Et puis, arrive la taxe carbone (qui s’applique aux automobilistes). Patatras : "Ce qui est passé auparavant ne va plus passer", constate-t-il, suggérant très clairement que c’est bien l’accumulation de toutes ces mesures (et non la taxe seule) qui a contribué à déclencher la révolte.
Pourtant, Édouard Philippe, ainsi qu’il l’a confessé devant les étudiants, avait fait cette prédiction pendant l’été 2018, juste avant la taxe carbone : "Il y a une colère, rentrée, dans la population française, qui va exploser (...)" Mais alors pourquoi ne s’est-il pas arrêté ? Parce qu’ "on ne sait jamais laquelle des gouttes est la dernière..."
Ces jours-ci, en France, la réforme qui consacre un report de l’âge légal de la retraite de 62 à 64 ans suscite une contestation sociale importante et fait craindre au gouvernement des grèves, des manifestations et, in fine, un blocage total de l’économie.

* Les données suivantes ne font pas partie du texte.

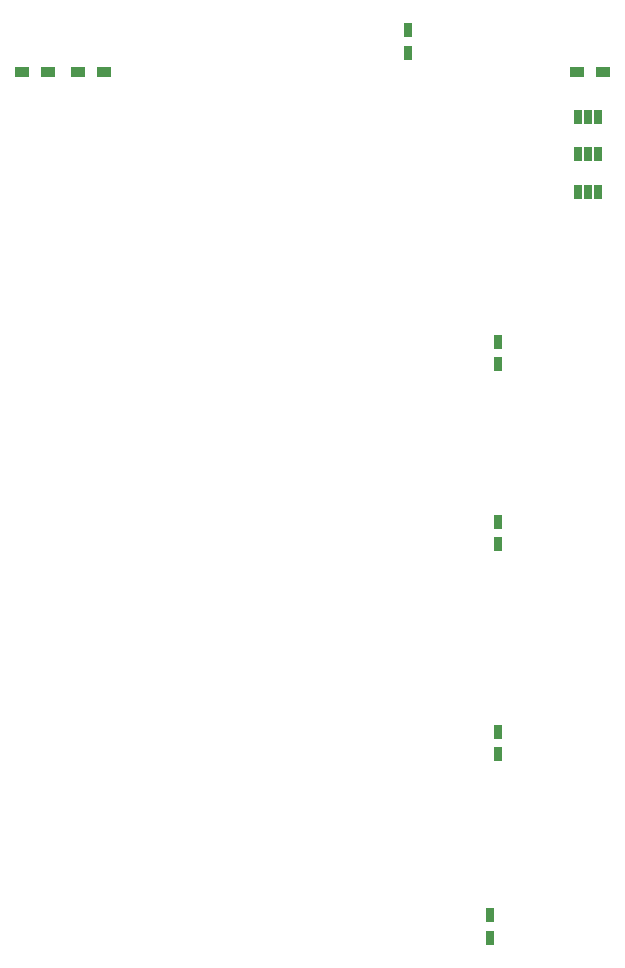
<source format=gtp>
G04 #@! TF.FileFunction,Paste,Top*
%FSLAX46Y46*%
G04 Gerber Fmt 4.6, Leading zero omitted, Abs format (unit mm)*
G04 Created by KiCad (PCBNEW 4.0.3-stable) date Sunday, August 14, 2016 'PMt' 09:33:05 PM*
%MOMM*%
%LPD*%
G01*
G04 APERTURE LIST*
%ADD10C,0.100000*%
%ADD11R,0.635000X1.270000*%
%ADD12R,1.200000X0.900000*%
%ADD13R,0.750000X1.200000*%
G04 APERTURE END LIST*
D10*
D11*
X103327200Y-176530000D03*
X104140000Y-176530000D03*
X104952800Y-176530000D03*
X103327200Y-179705000D03*
X104140000Y-179705000D03*
X104952800Y-179705000D03*
X103327200Y-182880000D03*
X104140000Y-182880000D03*
X104952800Y-182880000D03*
D12*
X60960000Y-172720000D03*
X63160000Y-172720000D03*
X58420000Y-172720000D03*
X56220000Y-172720000D03*
X103210000Y-172720000D03*
X105410000Y-172720000D03*
D13*
X95885000Y-244160000D03*
X95885000Y-246060000D03*
X96520000Y-228600000D03*
X96520000Y-230500000D03*
X96520000Y-210820000D03*
X96520000Y-212720000D03*
X96520000Y-195580000D03*
X96520000Y-197480000D03*
X88900000Y-169230000D03*
X88900000Y-171130000D03*
M02*

</source>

Or, entend-on, si la France fait cette réforme c’est qu’elle "doit" envoyer des signaux positifs aux "marchés" (comprendre : les créanciers de l’État). Et ceux-ci, selon certains économistes néolibéraux, ont besoin d’être rassurés, un peu comme un patron a besoin de savoir que ses employés sont prêts à faire des heures supplémentaires pour sauver la boutique. Difficile d’expliquer ça aux travailleurs déjà bien cassés, dont un bon nombre battront le pavé, ce mardi, dans toute la France. D’ailleurs, pour l’instant, ce n’est pas d’eux dont le gouvernement a peur. Mais il suffit d’une goutte avant que le vase ne déborde.